DR: Aside from your fight next Saturday night are there any other match ups on this CFA 12 card that have you intrigued?
JS: Ya, I definitely want to see Efrain Escudero fight as well as Ashlee Evans-Smith. Both are going to put on really good shows. I can’t wait to see the outcome.
DR: Are you still working on your Masters for teaching? If so, how do you juggle between school and the daily rigors of training for a major fight?
JS: No, I graduated last May with my masters. I currently am teaching full time right now. It’s challenging to get everything done that has to be done. Sometimes I wish there were more hours in the day, but the more structured my schedule is the better I am at accomplishing all my tasks so in a sense it’s better for me to have a full schedule. Work all day, and then train. That’s been my routine most my life (laughs).
DR: Your opponent, Sam Thao, is coming in hot with a four-fight win streak. Is this a guy you’ve watched a lot of tape on in preparation for this fight? If so, what does he do well that could pose a problem for you?
JS: I don’t watch much tape at all, I leave that up to my coaches and teammates to dissect my opponents then implement the keys into my training. I know that if I execute my fighting style then he won’t be able to mount much of an attack. At this point I’m just going to worry about my game – just push the pace.
DR: You asked your Facebook friends to help suggest a walk out song for your fight on October 12th with Thao. What were some of the more interesting suggestions and did you ever decide on one. Or are we just gonna have to wait until fight night to find out?
JS: I really liked all the suggestions that were given, I currently haven’t decided on one yet so that’s something you’ll have to wait and see.
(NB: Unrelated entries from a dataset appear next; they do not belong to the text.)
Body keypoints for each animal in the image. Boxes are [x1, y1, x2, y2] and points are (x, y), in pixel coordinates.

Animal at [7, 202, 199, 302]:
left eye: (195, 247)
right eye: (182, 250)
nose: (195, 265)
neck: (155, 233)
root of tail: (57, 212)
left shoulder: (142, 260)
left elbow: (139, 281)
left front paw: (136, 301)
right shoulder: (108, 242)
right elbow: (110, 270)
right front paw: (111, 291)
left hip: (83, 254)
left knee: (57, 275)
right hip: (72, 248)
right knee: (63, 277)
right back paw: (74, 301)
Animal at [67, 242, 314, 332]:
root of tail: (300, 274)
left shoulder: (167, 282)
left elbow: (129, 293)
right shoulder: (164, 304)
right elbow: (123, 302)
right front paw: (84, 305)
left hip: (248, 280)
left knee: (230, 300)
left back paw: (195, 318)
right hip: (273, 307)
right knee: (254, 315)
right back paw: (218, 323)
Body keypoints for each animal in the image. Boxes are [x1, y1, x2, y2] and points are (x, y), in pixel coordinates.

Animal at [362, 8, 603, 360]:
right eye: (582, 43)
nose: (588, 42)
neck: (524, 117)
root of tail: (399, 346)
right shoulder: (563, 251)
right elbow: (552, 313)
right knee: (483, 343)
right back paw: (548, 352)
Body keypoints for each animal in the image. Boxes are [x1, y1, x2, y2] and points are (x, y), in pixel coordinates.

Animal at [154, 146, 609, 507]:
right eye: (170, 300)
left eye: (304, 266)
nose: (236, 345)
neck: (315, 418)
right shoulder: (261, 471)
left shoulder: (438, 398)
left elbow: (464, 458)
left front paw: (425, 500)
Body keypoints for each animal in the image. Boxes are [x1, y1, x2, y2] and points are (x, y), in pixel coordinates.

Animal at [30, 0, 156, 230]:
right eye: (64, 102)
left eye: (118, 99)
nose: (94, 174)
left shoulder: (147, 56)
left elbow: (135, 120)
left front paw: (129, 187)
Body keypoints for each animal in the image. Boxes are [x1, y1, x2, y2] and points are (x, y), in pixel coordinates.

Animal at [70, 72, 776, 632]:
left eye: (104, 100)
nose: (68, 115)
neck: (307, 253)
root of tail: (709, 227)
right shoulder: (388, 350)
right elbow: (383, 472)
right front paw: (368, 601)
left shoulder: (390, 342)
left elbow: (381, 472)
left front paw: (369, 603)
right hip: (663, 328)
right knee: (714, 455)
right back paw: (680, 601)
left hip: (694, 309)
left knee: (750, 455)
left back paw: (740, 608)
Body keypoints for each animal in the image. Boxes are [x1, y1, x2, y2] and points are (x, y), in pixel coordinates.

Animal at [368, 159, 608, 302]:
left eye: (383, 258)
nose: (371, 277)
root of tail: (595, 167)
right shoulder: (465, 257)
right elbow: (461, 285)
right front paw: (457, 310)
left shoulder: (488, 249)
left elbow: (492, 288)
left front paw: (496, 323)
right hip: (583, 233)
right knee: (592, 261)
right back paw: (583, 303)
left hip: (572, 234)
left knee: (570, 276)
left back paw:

DR: Thanks for the time Josh. This is a huge fight for you next Saturday night and we’re all looking forward to it over here. Is there anyone you want to give a shout out to and thank before you go and where can we find you online?
JS: I want to thank all my sponsors and support staff for the continued love and prayers. Thank you Mom and Dad. Thank you Mike Rogers and Rodrigo Vaghi and all of SCMMA for the instruction and guidance . Special thanks to Alpteken Ozkilic and Matthew Ricehouse for the friendship and motivation. Thank you Francis Howell Wrestling for the continued support. And of course all glory goes to God for blessing me with all these people in my life and allowing me to chase my dream.